Если горы читаются слева направо или так же неспешно в обратном порядке, но не снизу как днем, и не сверху как ночью, это значит, что время устало воочью, отказалось от возраста, и без оглядки изменилось его неподкупное право.
И когда ты в угоду бессчетным затеям навязаться захочешь какой-нибудь цели, расплетая дорогу на тропы провидца (словно подвиг Гераклу навязан Антеем для того, чтобы только в безумном веселье от земли оторваться и ввысь устремиться),
вот тогда ты увидишь впритык, изумленно прозревая, что нет ни вблизи, ни в округе ни тебя, ни того, что тебя возносило. Ты поймешь, как ужасно зиянье канона. Ты аспект описанья, изъятый в испуге, наводящая страх бесприютная сила.
Можно вынуть занозу из мака живого, чтобы он перестал кровяниться в отваге, можно вынуть историю из пешехода, научить красотой изнуренное слово воздвигать закрома из болящей бумаги, чтобы в них пустовала иная порода.
Можно сделать парик из волос Артемиды, после смерти отросших в эфесском пожаре, чтобы им увенчать безголовое тело, тиражировать шок, распечатать обиды или лучше надежду представить в товаре, но нельзя, потому что… и в этом все дело.

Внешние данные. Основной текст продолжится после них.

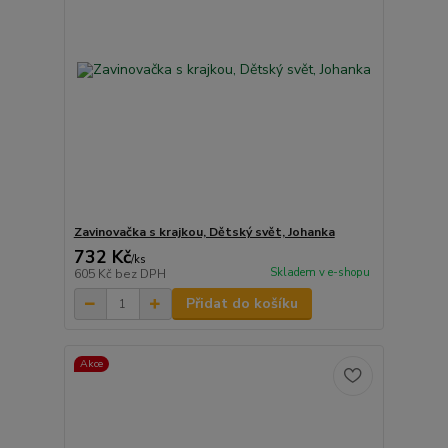
Zavinovačka s krajkou, Dětský svět, Johanka
732 Kč
/
ks
Skladem v e-shopu
605 Kč
bez DPH
Přidat do košíku
Akce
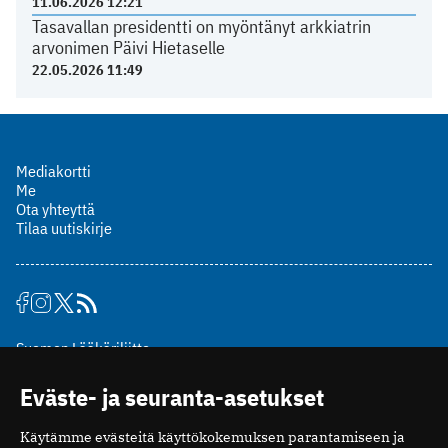
11.06.2026 12:21
Tasavallan presidentti on myöntänyt arkkiatrin
arvonimen Päivi Hietaselle
22.05.2026 11:49
Mediakortti
Me
Ota yhteyttä
Tilaa uutiskirje
Suomen Lääkäriliitto
Mäkelänkatu 2, PL 49
Eväste- ja seuranta-asetukset
00510 Helsinki
puh. (09) 393 091
Käytämme evästeitä käyttökokemuksen parantamiseen ja
toimitus@potilaanlaakarilehti.fi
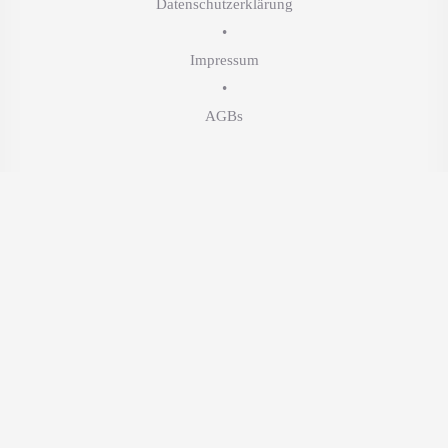
Datenschutzerklärung
•
Impressum
•
AGBs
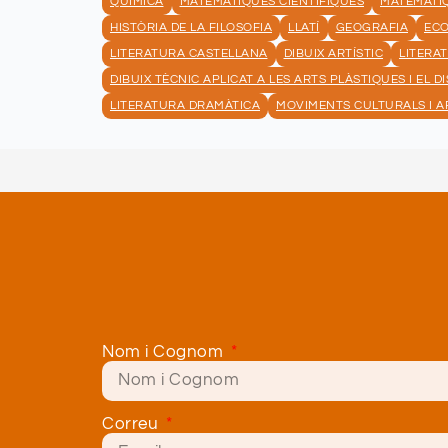
QUÍMICA
MATEMÀTIQUES CIENTÍFIQUES
MATEMÀTIQ
HISTÒRIA DE LA FILOSOFIA
LLATÍ
GEOGRAFIA
EC
LITERATURA CASTELLANA
DIBUIX ARTÍSTIC
LITERA
DIBUIX TÈCNIC APLICAT A LES ARTS PLÀSTIQUES I EL D
LITERATURA DRAMÀTICA
MOVIMENTS CULTURALS I A
Nom i Cognom
Correu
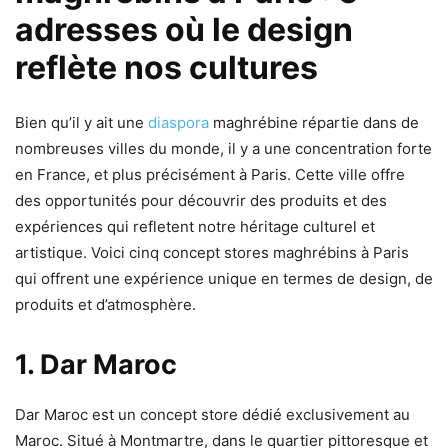
adresses où le design
reflète nos cultures
Bien qu’il y ait une
diaspora
maghrébine répartie dans de
nombreuses villes du monde, il y a une concentration forte
en France, et plus précisément à Paris. Cette ville offre
des opportunités pour découvrir des produits et des
expériences qui refletent notre héritage culturel et
artistique. Voici cinq concept stores maghrébins à Paris
qui offrent une expérience unique en termes de design, de
produits et d’atmosphère.
1. Dar Maroc
Dar Maroc est un concept store dédié exclusivement au
Maroc. Situé à Montmartre, dans le quartier pittoresque et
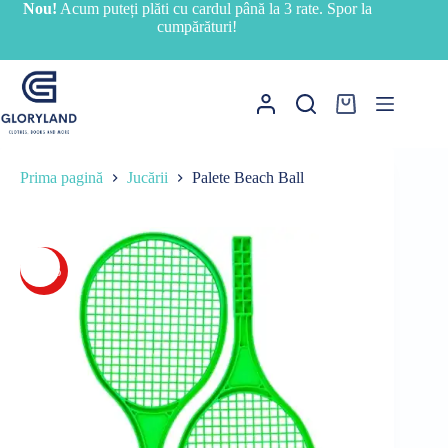
Sari
Nou!
Acum puteți plăti cu cardul până la 3 rate. Spor la
la
cumpărături!
conținut
Coș
de
cumpărături
Prima pagină
Jucării
Palete Beach Ball
-33%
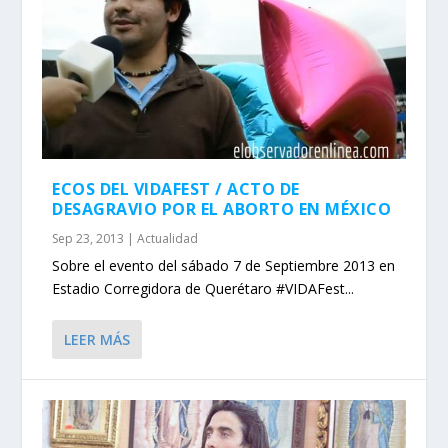
ECOS DEL VIDAFEST / ACTO DE
DESAGRAVIO POR EL ABORTO EN MÉXICO
Sep 23, 2013
|
Actualidad
Sobre el evento del sábado 7 de Septiembre 2013 en
Estadio Corregidora de Querétaro #VIDAFest...
LEER MÁS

Ты увидишь, что горы уходят, и с каждой горизонт и возможность иного простора, и умение помнить времен исчисленье. Если только тобой управляет паденье в неуемную жажду высот разговора все терзанья твои объясняются жаждой.
* * *
Ты, как силой прилива, из мертвых глубин извлекающий рыбу, речью пойман своей, помещен в карантин, совместивший паренье и дыбу. Облаками исходит, как мор и беда, отсидевшая ноги вода.
Посмотри: чернотой и безмолвием ртов, как стеной вороненой, зачаженные всплески эдемских кустов окружают тебя обороной. И, своею спиной повернувшись, луна немоту поднимает со дна.
Даже если ты падать начнешь не за страх не достигнешь распада. Ты у спящего гнева стоишь в головах, как земля поперек листопада. Сыплет ранами черной игры листопад, блещет сталью своей наугад.
Ты стоишь по колено в безумной слюне помраченного дара, разбросав семена по небесной стерне как попытку и пробу пожара, проклиная свой жест, оперенный огнем, и ладонь, онемевшую в нем.
Не соседи, не дети твои эти сны, наяву ли все это? Ты последняя пядь воплощенной вины, ты свидетель и буквица света, ты свидетель, привлекший к чужому суду неразменную эту беду.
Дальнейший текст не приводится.